## Record set
═══

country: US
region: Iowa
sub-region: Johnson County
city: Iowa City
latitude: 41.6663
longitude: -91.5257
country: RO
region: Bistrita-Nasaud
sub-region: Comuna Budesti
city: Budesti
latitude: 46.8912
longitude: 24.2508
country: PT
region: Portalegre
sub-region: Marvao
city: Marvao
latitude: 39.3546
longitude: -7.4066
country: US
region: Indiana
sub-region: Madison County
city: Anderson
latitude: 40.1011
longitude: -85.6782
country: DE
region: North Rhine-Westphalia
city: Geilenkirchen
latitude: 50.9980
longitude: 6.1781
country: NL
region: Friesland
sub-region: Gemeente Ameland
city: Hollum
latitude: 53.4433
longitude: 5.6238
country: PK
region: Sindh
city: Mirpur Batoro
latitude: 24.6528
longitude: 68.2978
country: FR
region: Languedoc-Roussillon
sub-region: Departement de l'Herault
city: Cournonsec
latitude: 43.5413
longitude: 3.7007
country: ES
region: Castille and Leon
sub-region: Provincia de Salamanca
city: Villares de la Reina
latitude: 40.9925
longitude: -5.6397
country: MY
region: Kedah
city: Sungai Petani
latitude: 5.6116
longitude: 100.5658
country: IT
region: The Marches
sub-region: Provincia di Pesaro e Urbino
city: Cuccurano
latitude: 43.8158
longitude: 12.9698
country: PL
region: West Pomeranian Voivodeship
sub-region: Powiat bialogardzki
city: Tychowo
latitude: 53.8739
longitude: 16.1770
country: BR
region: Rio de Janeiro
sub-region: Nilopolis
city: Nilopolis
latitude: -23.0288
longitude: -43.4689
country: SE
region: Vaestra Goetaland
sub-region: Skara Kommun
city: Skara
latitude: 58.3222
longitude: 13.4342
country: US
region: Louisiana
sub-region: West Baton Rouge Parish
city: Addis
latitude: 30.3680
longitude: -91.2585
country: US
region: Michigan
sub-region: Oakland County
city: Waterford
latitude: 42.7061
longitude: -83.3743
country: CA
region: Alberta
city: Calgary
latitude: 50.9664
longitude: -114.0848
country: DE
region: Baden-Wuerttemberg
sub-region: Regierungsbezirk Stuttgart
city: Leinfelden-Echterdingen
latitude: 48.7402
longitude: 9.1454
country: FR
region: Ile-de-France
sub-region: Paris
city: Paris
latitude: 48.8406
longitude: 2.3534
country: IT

═══

## Work instructions
Return every line of the items above, character for character, without changing anything.

## Answer to this problem
country: US
region: Iowa
sub-region: Johnson County
city: Iowa City
latitude: 41.6663
longitude: -91.5257
country: RO
region: Bistrita-Nasaud
sub-region: Comuna Budesti
city: Budesti
latitude: 46.8912
longitude: 24.2508
country: PT
region: Portalegre
sub-region: Marvao
city: Marvao
latitude: 39.3546
longitude: -7.4066
country: US
region: Indiana
sub-region: Madison County
city: Anderson
latitude: 40.1011
longitude: -85.6782
country: DE
region: North Rhine-Westphalia
city: Geilenkirchen
latitude: 50.9980
longitude: 6.1781
country: NL
region: Friesland
sub-region: Gemeente Ameland
city: Hollum
latitude: 53.4433
longitude: 5.6238
country: PK
region: Sindh
city: Mirpur Batoro
latitude: 24.6528
longitude: 68.2978
country: FR
region: Languedoc-Roussillon
sub-region: Departement de l'Herault
city: Cournonsec
latitude: 43.5413
longitude: 3.7007
country: ES
region: Castille and Leon
sub-region: Provincia de Salamanca
city: Villares de la Reina
latitude: 40.9925
longitude: -5.6397
country: MY
region: Kedah
city: Sungai Petani
latitude: 5.6116
longitude: 100.5658
country: IT
region: The Marches
sub-region: Provincia di Pesaro e Urbino
city: Cuccurano
latitude: 43.8158
longitude: 12.9698
country: PL
region: West Pomeranian Voivodeship
sub-region: Powiat bialogardzki
city: Tychowo
latitude: 53.8739
longitude: 16.1770
country: BR
region: Rio de Janeiro
sub-region: Nilopolis
city: Nilopolis
latitude: -23.0288
longitude: -43.4689
country: SE
region: Vaestra Goetaland
sub-region: Skara Kommun
city: Skara
latitude: 58.3222
longitude: 13.4342
country: US
region: Louisiana
sub-region: West Baton Rouge Parish
city: Addis
latitude: 30.3680
longitude: -91.2585
country: US
region: Michigan
sub-region: Oakland County
city: Waterford
latitude: 42.7061
longitude: -83.3743
country: CA
region: Alberta
city: Calgary
latitude: 50.9664
longitude: -114.0848
country: DE
region: Baden-Wuerttemberg
sub-region: Regierungsbezirk Stuttgart
city: Leinfelden-Echterdingen
latitude: 48.7402
longitude: 9.1454
country: FR
region: Ile-de-France
sub-region: Paris
city: Paris
latitude: 48.8406
longitude: 2.3534
country: IT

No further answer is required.